Friday, January 11, 2013

When you prepare the body, you also prepare the mind...

Lutherans tend to be rather antinomian when it comes to what you do to prepare for the Divine Service, what you wear to church, fasting, or the form of the Divine Service.  We don't like rules.  We especially don't like rules about external things.  So it jumped out at me when I read a comment on another blog in which an earnest Roman Catholic tied the preparations of the mind and body together.  What you do to prepare the body, also prepares the mind (and, can we add, the soul?).

The story chronicled the thoughts of a woman who was in a rush to dress for Mass when she came across a special outfit and then dismissed it in her mind, thinking "I'll save it for a special event."  The thought bothered her all the way to church and through the service until the next week she pulled out the "special" outfit and put it on to go to Mass.  This began an odyssey of transformation in which clothing was not merely tossed on in an effort to get out the door and get to the church on time but a reflection of an attitude that worship was a very special, even profound, event that deserved better dress.  The result of this was that she found herself also preparing her mind and heart for church in a way she had not done before.  It was an epiphany of sorts.  Casual dress and a casual attitude toward what took place in the Mass were parallels that, if they did not beget the other, fed the other.  The outcome of such casualness was that the Mass itself became, in the mind and heart, a less formal and more casual thing.  It was easy to criticize and nitpick and harder to concentrate upon or pay attention to...

I have long said that the problem with casual dress at church is not the clothing itself (except for tee shirts that advertize beer or skimpy clothing that does not cover enough up).  It is not the clothing but the attitude.  We diminish the Divine Service and its precious gifts of grace with a casual attitude that fits a recreational activity but not the presence of God in the means of grace.

It is not the clothing that is the major issue -- it is the idea that nothing special is happening in church so I can dress down for the occasion.  Lutherans, with their antinomianism toward standards of dress, piety, and ritual, are more susceptible than we think to the kind of casual attitude of mind and heart that accompanies our rumpled duds,  Clothing is not the fix but the tie between the two is unmistakable.  Clothing is not the solution but it can be part of the problem.  Fixing the clothing can be good outward discipline that will help us come with the right attitude of the heart and mind.

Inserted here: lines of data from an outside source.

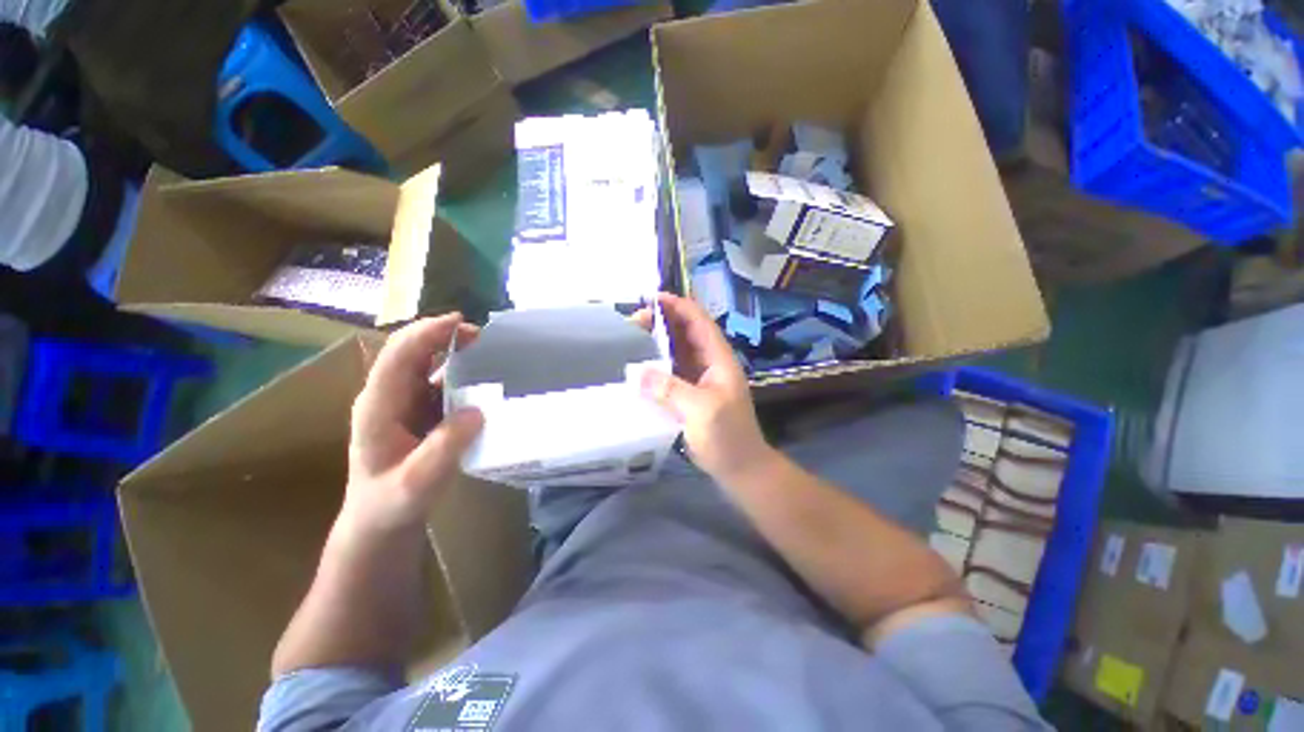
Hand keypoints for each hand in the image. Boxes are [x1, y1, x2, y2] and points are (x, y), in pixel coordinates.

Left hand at [344, 314, 484, 533]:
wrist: (379, 522)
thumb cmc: (391, 502)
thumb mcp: (418, 481)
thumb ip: (445, 446)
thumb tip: (478, 410)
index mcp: (378, 406)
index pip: (399, 356)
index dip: (427, 333)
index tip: (460, 322)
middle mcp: (387, 397)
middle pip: (410, 352)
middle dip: (443, 336)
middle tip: (481, 337)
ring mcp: (402, 403)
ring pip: (426, 365)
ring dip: (453, 353)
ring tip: (487, 354)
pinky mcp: (417, 412)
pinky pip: (438, 383)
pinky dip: (459, 374)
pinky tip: (481, 381)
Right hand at [641, 292, 773, 482]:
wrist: (740, 467)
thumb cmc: (728, 437)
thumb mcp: (702, 410)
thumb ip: (670, 389)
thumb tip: (636, 372)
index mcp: (718, 359)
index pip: (699, 322)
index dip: (678, 306)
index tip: (652, 299)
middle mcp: (709, 363)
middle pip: (686, 333)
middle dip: (663, 321)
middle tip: (635, 320)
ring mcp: (699, 379)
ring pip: (677, 351)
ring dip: (658, 341)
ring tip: (634, 335)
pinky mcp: (689, 393)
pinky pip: (671, 371)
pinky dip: (657, 364)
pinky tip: (640, 365)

Who knows -- maybe we will find that fasting and prayer, review of the lessons for the day, and even the singing of a hymn or two may also be good for preparing the heart and mind... just like pulling out the good clothing we wear to special events can do.  I grew up with a clear idea of what church clothes meant.  I loved it as a child all decked out in a mini version of my father's suit, tie, overcoat, and fedora.  I rebelled against it as a teenager who did not think it cool.  But it did not take long for me to come back to the wisdom of it all.  Just in time to find that the world around me was beginning to think casual was good and formal was bad.  Heck, I guess I am always a day late and a dollar short and a brain cell down from full.  But it did my heart good to read this young mother and the transformation of her attitude toward the Mass and how her clothing choice for the Mass affected it all...  Maybe there is something there for us antinominan Lutherans, too!

1 comment:

Carl Vehse said...

I have long said that the problem with casual dress at church is not the clothing itself (except for tee shirts that advertize beer or skimpy clothing that does not cover enough up). It is not the clothing but the attitude.

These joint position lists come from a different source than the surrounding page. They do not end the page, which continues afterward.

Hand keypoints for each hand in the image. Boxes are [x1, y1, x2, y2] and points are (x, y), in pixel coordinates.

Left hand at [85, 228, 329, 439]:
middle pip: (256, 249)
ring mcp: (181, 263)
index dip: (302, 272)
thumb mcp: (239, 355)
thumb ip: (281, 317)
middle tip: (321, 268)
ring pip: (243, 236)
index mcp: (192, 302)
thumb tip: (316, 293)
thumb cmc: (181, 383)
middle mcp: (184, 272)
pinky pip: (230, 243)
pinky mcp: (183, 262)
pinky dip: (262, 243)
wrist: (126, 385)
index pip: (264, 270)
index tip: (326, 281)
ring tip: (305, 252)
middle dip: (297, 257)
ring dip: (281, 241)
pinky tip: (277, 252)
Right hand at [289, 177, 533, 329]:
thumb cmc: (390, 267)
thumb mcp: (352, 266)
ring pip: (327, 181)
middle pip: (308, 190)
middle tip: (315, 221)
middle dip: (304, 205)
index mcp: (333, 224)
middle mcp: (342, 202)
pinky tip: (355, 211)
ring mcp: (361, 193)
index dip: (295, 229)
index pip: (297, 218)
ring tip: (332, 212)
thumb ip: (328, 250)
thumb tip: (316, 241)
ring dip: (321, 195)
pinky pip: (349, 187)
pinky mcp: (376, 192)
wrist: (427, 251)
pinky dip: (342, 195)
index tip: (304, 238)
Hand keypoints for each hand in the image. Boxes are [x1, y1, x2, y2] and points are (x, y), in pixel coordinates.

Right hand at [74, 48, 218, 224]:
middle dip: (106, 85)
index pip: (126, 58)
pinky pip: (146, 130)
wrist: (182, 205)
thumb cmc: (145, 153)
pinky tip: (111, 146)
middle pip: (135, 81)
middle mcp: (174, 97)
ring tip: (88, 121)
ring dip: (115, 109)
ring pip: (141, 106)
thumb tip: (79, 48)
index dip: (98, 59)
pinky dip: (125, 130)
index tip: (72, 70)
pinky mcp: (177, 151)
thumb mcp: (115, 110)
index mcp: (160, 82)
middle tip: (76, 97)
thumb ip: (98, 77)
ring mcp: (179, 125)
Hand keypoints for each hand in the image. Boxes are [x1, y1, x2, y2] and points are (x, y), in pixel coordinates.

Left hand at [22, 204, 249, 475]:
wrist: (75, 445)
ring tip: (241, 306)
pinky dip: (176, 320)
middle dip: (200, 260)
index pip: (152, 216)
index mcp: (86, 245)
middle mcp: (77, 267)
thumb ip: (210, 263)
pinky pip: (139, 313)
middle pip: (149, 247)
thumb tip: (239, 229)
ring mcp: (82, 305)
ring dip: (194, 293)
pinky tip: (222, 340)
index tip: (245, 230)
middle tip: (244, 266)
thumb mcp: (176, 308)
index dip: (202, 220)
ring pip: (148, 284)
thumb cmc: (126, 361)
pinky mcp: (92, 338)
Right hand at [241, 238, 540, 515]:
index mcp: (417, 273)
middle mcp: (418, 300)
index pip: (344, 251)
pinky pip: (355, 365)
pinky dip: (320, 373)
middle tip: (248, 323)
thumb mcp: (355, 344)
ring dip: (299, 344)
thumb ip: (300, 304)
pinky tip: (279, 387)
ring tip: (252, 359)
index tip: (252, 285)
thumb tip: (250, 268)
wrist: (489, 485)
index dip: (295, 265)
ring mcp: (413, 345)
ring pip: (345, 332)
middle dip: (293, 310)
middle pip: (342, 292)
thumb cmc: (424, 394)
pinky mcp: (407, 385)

You can say that again!!! It seems some people (particularly those who drive late model SUVs with trailer hitches for their boats, and clearly have financial means) come to church wearing whatever they tossed on the floor the night before, or something that hadn't been ironed (and looked it). I suspect they dress a lot nicer at their jobs. The only men wearing suits in church today seem to be those over 65.

Our usher team encourages its members to wear suits and ties; for some of our new ushers who are still in high school, it is their first suit! (I wonder if kids today would know how to use cufflinks.)

From photographs during the 1930s-40s, even male spectators at a baseball stadium wore suits and ties.